Tra un mese pubblicherai Roxy: Tonight’s the Night Live, la registrazione dei concerti leggendari del 1973. Cosa provi ad ascoltare quelle registrazioni?
Mi sembra di essere lì, ricordo tutto. Ci sentivamo davvero sicuri, conoscevamo molto bene la scaletta. In quel periodo facevamo il disco dall’inizio alla fine, bevendo fino all’alba. Suonavamo l’album, ci facevamo un drink e ricominciavamo da capo. È così che abbiamo raggiunto quel livello.

Quello è stato un periodo molto difficile per te. Hai registrato il disco dopo la morte del tuo chitarrista Danny Whitten e del roadie Bruce Berry.
Era una veglia. Una veglia per quei ragazzi morti per la droga. Ma le veglie non sono tutte tristi. È il blues, non credi? Ti fa sorridere.

E adesso? Continuerai a suonare con i Promise of the Real?
Sì, faremo Farm Aid e il Quebec. Per ora posso dirti questo.

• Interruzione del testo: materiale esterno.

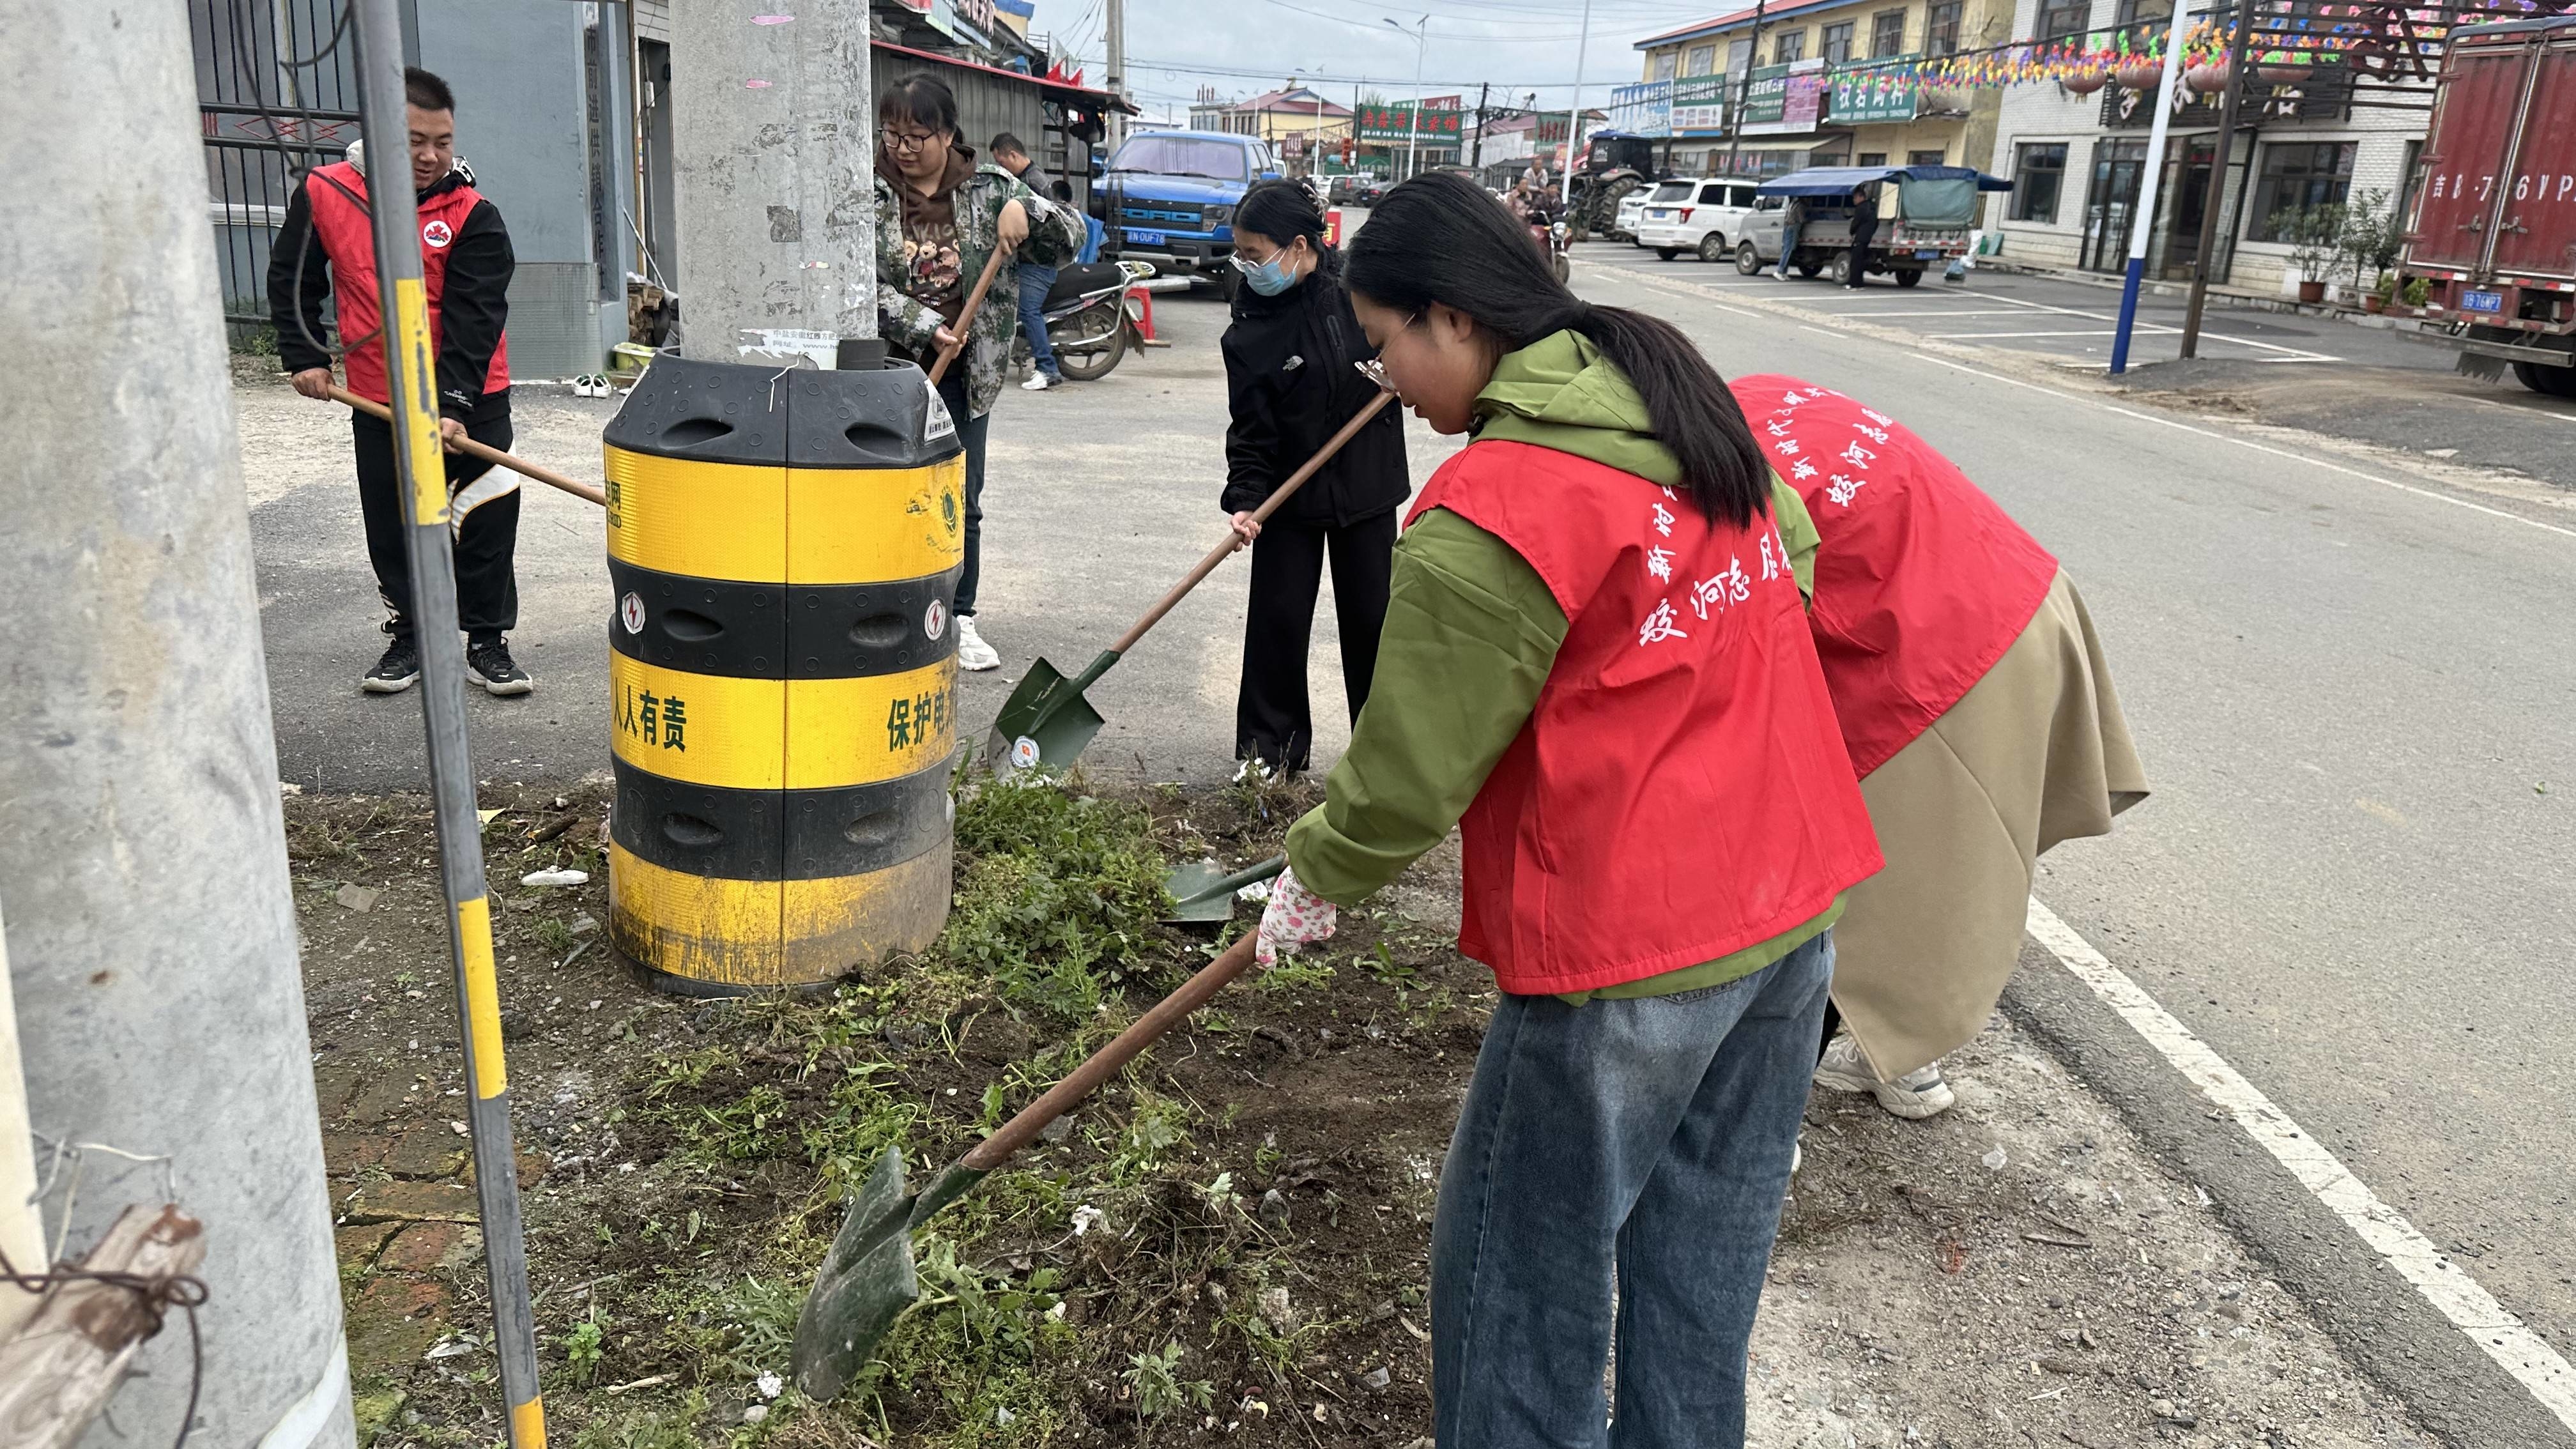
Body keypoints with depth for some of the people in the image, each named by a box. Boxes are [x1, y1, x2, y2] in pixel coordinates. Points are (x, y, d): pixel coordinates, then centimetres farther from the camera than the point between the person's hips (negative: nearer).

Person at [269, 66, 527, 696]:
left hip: (471, 400, -2)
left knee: (488, 523, 0)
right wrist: (304, 356, 1)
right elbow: (292, 279, 10)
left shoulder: (473, 216, -11)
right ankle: (408, 636, 26)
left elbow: (473, 316, -18)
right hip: (377, 403, 2)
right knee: (392, 527, 10)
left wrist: (454, 402, -27)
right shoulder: (324, 195, -3)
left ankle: (488, 642, 12)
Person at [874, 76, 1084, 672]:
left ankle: (959, 620, 19)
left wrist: (1027, 211, -16)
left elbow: (1070, 240, 4)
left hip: (964, 371, 2)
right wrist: (924, 328, -20)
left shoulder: (988, 188, 3)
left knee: (963, 501, 7)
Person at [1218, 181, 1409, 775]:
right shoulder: (1250, 330, -12)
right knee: (1277, 619, 4)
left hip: (1368, 484, 1)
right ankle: (1270, 745, 19)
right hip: (1291, 493, -1)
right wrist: (1244, 498, -22)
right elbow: (1251, 428, -12)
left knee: (1371, 617, 10)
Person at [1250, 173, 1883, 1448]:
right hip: (1797, 906, 9)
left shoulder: (1486, 516, -21)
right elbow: (1795, 560, 18)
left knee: (1523, 1266, 11)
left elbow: (1415, 764, -14)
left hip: (1632, 956, -9)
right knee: (1705, 1246, 22)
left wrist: (1314, 881, 5)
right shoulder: (1677, 400, 6)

Non credo di riuscire a fare un altro tour negli stadi, forse il prossimo anno. Sono davvero impegnato con gli archivi, e sono al lavoro su un libro, un romanzo.

Neil Young – Foto di Julie Gardner

Moltissimi artisti stanno annunciando tour di addio. Che cosa ne pensi?
Il mio sarà con Cher, partiremo in tour insieme (Ride). “Neil and Cher”, bellissimo. Non ho bisogno di annunciare il mio ritiro, perché coinciderà con la mia morte. Che significa annunciare “Ragazzi, non tornerò più a suonare?” Mi sembra una stronzata. Io vado in tour se ne ho voglia: ho una grande band, anzi ne ho due, e possiamo suonare tanto materiale differente. I Promise of the Real possono suonare tutto il mio catalogo, e sono grandiosi. Tutti sul palco si sentono alla grande, non c’è neanche un grammo di paura.

Hai detto che la porta è sempre aperta per i Crazy Horse.
Abbiamo registrato un album di recente, Alchemy. Poi c’è Toast, i dischi degli anni ’70… se volessi tornare in tour con loro non ci sarebbero problemi. Ma adesso non sono pronto. Ho questa strana sensazione, e sento che è il momento di dire di no. Farò il contrario quando sarà il momento. Cerco solo di dare ascolto all’ispirazione, alla mia musa: e la musa mi dice di prendermi una pausa.

Tornando alla registrazione del ’73. In cosa sei diverso dal Neil Young di quel periodo?
Siamo completamente diversi, non lo riconosco nemmeno. Se potessi parlargli forse scoprirei perché. Ma non posso. L’unico modo per capire la differenza è ascoltare la registrazione.

Cosa gli diresti?
“Stai andando alla grande, mi piace come ti vesti”.

All’epoca bevevate davvero molta tequila.
Eravamo dei pazzi, per fortuna ho smesso.

Hai ancora dei vizi?
No, solo l’erba. La cara vecchia erba coltivata da Zio Neil. Roba buona.

Fumare ti rende più creativo?
Non so se divento più creativo o un creativo migliore, ma quando inizi a fumare non smetti di scrivere, è una cosa buona. Tutto quello che aiuta a creare di più è un buon vizio. Certo, puoi fare degli errori, ma non importa, puoi sistemarli in un secondo momento. Io non mi fermo mai a correggere gli errori, è meglio farlo in un secondo momento.

Gli altri artisti lavorano ai loro album per anni.
Vaffanculo. Non io.

I piccoli concerti al Roxy sono arrivati dopo il gigantesco tour di Time Fades Away, concerti leggendari e famosi per la loro oscurità, una sfida per il pubblico.
Sì, ma è il passato. Il Roxy è stato bello. All’epoca avevo solo Harvest e un altro album, Time Fades Away, che non ebbe neanche lontanamente lo stesso successo. Tutti speravano che diventassi il nuovo John Denver, e non è successo. Lui è grandioso, ok, ma ci sono tanti modi diversi di fare la stessa cosa. E io ho trovato il mio.